C’est en raison de l’influence considérable, directe ou indirecte, du serpent dans le bouddhisme que cet animal est à la fois respecté et craint dans la vie quotidienne. De nombreuses légendes et rumeurs ont été tissées autour de lui, alimentant la curiosité du public. La presse, et même les scientifiques, ont consacré de nombreux articles à tenter d’expliquer les phénomènes mystérieux liés à ces histoires populaires.
Au-delà de son rôle dans les religions, le serpent est un symbole universel, chargé de significations multiples et parfois contradictoires. Sa capacité à muer le rend un emblème de la transformation et de la renaissance, tandis que sa forme allongée et sinueuse en fait un symbole phallique, associé à la sexualité et à la fertilité. Dans de nombreuses cultures, le serpent est également perçu comme un gardien des secrets de la nature, un guide spirituel capable d’initier les humains aux mystères de l’univers.
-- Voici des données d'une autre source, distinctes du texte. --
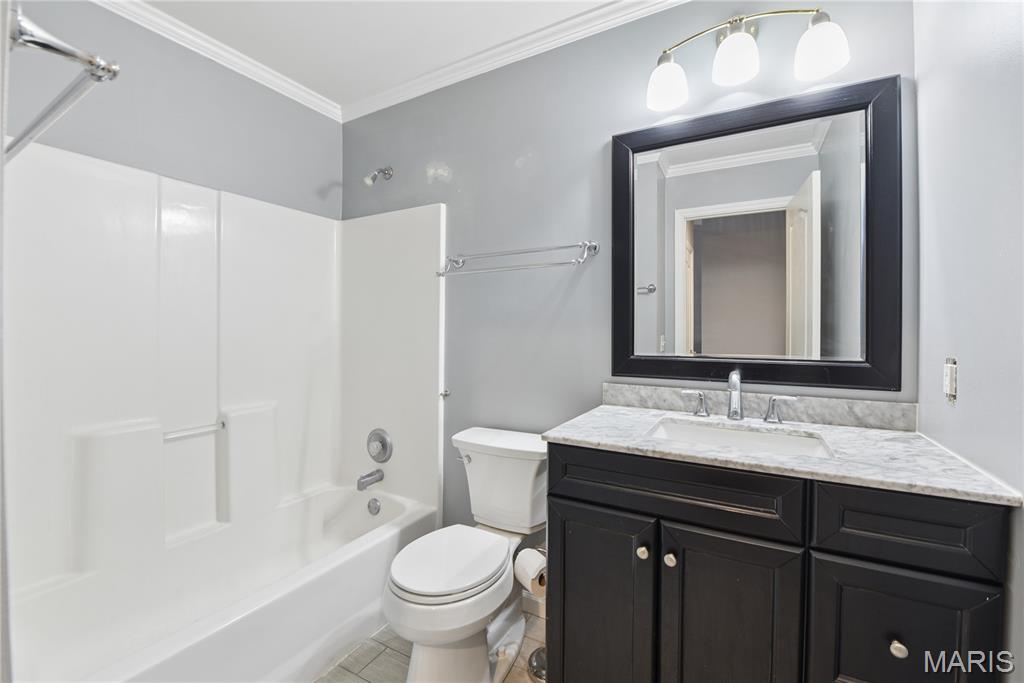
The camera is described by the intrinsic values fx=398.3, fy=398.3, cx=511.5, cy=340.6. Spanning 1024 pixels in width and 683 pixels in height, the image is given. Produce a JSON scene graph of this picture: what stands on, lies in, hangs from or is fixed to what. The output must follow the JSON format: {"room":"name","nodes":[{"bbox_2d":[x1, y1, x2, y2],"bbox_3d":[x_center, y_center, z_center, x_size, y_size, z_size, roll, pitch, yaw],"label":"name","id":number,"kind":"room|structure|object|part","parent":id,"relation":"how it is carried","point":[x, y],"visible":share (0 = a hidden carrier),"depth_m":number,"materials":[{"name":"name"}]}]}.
{"room":"bathroom","nodes":[
{"label":"bathroom","id":0,"kind":"room"},
{"bbox_2d":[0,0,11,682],"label":"left wall","id":1,"kind":"structure","parent":0,"point":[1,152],"depth_m":0.46,"materials":[{"name":"white paint"}]},
{"bbox_2d":[3,4,122,161],"bbox_3d":[-0.811,-0.376,0.649,0.608,0.062,0.105,1,1,30],"label":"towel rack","id":2,"kind":"object","parent":1,"relation":"attached to","point":[95,70],"visible":0.99,"depth_m":0.55,"materials":[{"name":"silver metal"}]},
{"bbox_2d":[9,0,343,219],"bbox_3d":[-1.440,-0.085,1.689,0.124,2.471,1.668,1,1,30],"label":"left wall","id":3,"kind":"structure","parent":0,"point":[319,182],"depth_m":1.67,"materials":[{"name":"grey paint"}]},
{"bbox_2d":[92,1,342,121],"bbox_3d":[-1.407,-1.280,1.574,0.055,0.072,1.674,1,1,30],"label":"crown molding","id":4,"kind":"structure","parent":3,"relation":"attached to","point":[307,104],"depth_m":1.77,"materials":[{"name":"white paint"}]},
{"bbox_2d":[4,141,443,613],"bbox_3d":[-0.994,0.064,1.578,0.801,1.461,1.507,1,1,30],"label":"shower surround","id":5,"kind":"object","parent":3,"relation":"attached to","point":[87,331],"visible":0.98,"depth_m":1.65,"materials":[{"name":"white plastic"}]},
{"bbox_2d":[163,421,224,440],"bbox_3d":[-1.341,0.381,1.675,0.035,0.026,0.228,1,1,30],"label":"grab bar","id":6,"kind":"object","parent":5,"relation":"attached to","point":[183,433],"visible":0.91,"depth_m":1.67,"materials":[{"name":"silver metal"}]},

Sur le plan psychologique, environ un tiers de la population mondiale souffrirait de la peur des serpents. Ce phénomène étrange, bien que répandu, n’a pas encore trouvé d’explication scientifique définitive. Certaines théories évoquent une origine évolutive, liée à la nécessité pour nos ancêtres de se méfier de ces reptiles venimeux. D’autres soulignent l’influence des cultures et des mythes qui, depuis des millénaires, associent le serpent à des forces obscures et à des tentations.
Ce qui est particulier, c’est que les récits fascinants sur les serpents divins se produisent principalement dans des régions où le serpent n’est pas un symbole religieux spécifique. Pour l’école bouddhiste Theravâda, le serpent est un symbole religieux et on croit en sa capacité à protéger la vie plutôt qu’on ne l’associe au mal et au mystère. Cela a été largement confirmé dans les réalisations architecturales des Khmers et des Chams.
Cependant, cette vision positive du serpent n’est pas universelle. Les représentations et les significations attribuées à ce reptile varient considérablement d’une culture à l’autre, reflétant les croyances, les mythes et les valeurs propres à chaque société. Dans certaines régions, le serpent est associé à la tentation, au mal et à la mort, tandis que dans d’autres, il est vénéré comme un être divin, protecteur et guérisseur.
Cette diversité s’explique par le fait que le serpent est un symbole ambivalent, chargé de significations multiples et parfois contradictoires. Il incarne à la fois la vie et la mort, la connaissance et l’ignorance, la fertilité et la destruction. Ces représentations complexes sont le fruit d’une longue histoire d’interactions entre l’homme et la nature, où le serpent a souvent joué le rôle de médiateur entre les mondes visible et invisible.